Xenochrophis bellulus
- Conservation status: Data Deficient (IUCN 3.1)

Scientific classification
- Kingdom: Animalia
- Phylum: Chordata
- Class: Reptilia
- Order: Squamata
- Suborder: Serpentes
- Family: Colubridae
- Genus: Xenochrophis
- Species: X. bellulus
- Binomial name: Xenochrophis bellulus (Stoliczka, 1871)

= Xenochrophis bellulus =

- Genus: Xenochrophis
- Species: bellulus
- Authority: (Stoliczka, 1871)
- Conservation status: DD

Species of snake

Xenochrophis bellulus, the Burmese keelback water snake or Burmese white-barred keelback , is a species of water snake described by Stoliczka in 1871. It is known only from three examples collected in Myanmar, including a recent specimen from 2010.

== Description ==
The Burmese keelback water snake is relatively small in size, and grow to a maximal length of between 4 and 6 centimetres. The body is elongated with a moderately long tail, and is covered by keeled scales on the dorsal section.
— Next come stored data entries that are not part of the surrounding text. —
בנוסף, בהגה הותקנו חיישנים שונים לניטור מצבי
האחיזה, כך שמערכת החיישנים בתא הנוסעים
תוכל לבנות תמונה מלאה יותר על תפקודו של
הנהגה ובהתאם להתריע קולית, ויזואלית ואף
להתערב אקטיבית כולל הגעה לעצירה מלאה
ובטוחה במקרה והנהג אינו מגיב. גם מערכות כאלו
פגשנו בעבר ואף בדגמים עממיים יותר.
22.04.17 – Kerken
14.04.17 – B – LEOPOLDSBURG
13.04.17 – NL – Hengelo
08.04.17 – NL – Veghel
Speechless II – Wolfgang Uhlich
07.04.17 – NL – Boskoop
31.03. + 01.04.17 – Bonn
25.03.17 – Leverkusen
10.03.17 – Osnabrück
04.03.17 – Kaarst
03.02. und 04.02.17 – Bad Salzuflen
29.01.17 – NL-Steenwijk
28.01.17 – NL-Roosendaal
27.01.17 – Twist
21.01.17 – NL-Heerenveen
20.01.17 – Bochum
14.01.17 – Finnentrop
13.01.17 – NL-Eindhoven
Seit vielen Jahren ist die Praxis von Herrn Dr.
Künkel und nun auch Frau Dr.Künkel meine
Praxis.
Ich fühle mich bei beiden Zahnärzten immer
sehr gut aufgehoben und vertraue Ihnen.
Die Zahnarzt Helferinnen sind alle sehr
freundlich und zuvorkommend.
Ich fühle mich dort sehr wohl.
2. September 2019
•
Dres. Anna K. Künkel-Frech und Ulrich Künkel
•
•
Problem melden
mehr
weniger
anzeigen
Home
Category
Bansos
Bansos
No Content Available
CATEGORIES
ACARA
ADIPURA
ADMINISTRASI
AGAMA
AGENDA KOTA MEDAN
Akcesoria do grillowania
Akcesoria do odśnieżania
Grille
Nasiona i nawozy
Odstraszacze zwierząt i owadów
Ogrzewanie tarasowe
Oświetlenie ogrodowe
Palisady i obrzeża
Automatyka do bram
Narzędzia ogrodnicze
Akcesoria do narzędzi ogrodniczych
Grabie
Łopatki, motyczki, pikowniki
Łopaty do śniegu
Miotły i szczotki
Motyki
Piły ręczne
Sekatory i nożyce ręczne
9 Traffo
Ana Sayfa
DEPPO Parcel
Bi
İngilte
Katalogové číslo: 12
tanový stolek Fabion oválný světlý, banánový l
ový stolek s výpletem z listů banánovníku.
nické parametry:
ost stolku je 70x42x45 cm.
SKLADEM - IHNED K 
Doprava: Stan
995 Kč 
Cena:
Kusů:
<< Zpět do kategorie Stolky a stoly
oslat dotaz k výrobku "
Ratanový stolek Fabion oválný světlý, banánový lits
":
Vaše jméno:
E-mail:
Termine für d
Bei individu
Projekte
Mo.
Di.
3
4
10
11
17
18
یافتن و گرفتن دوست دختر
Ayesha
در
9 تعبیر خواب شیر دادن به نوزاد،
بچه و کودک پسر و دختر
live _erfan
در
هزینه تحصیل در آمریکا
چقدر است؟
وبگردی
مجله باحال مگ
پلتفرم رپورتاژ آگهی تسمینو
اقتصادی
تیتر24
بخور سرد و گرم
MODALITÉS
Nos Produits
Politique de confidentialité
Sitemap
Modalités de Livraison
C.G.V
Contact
== Distribution and habitat ==
The species is endemic to Myanmar, and is believed to have an extensive habitat extending across the interior of the country. The snake has been known to frequent wetlands and freshwater streams surrounding the Irrawaddy River floodplain, designating it as both terrestrial and aquatic, and is therefore believed to be extant at a low altitude.

== Behaviour ==
Due to status as a water snake, it is believed to be semi-aquatic, inhabiting both wetlands and river systems. The species is believed to be non-venomous, but due to a lack of encounters this has not been confirmed by herpetologists to date. If this hypothesis is proved correct, it is likely the bite of the snake would only cause mild swelling and localised pain.

== Population ==
At present, the population of the species is unclear due to the wide range of their habitat, and size and trends are currently unable to be determined. However, the snake is known to be rare, as only a single specimen was discovered in 2010 during a twelve-year survey in Myanmar.

==Threats==
The area surrounding the Irrawaddy River has undergone intensive deforestation and land conversion for cultivation and agriculture. The extent of the impact upon the species, if any, remains unknown despite the continuance of the changing nature of the landscape.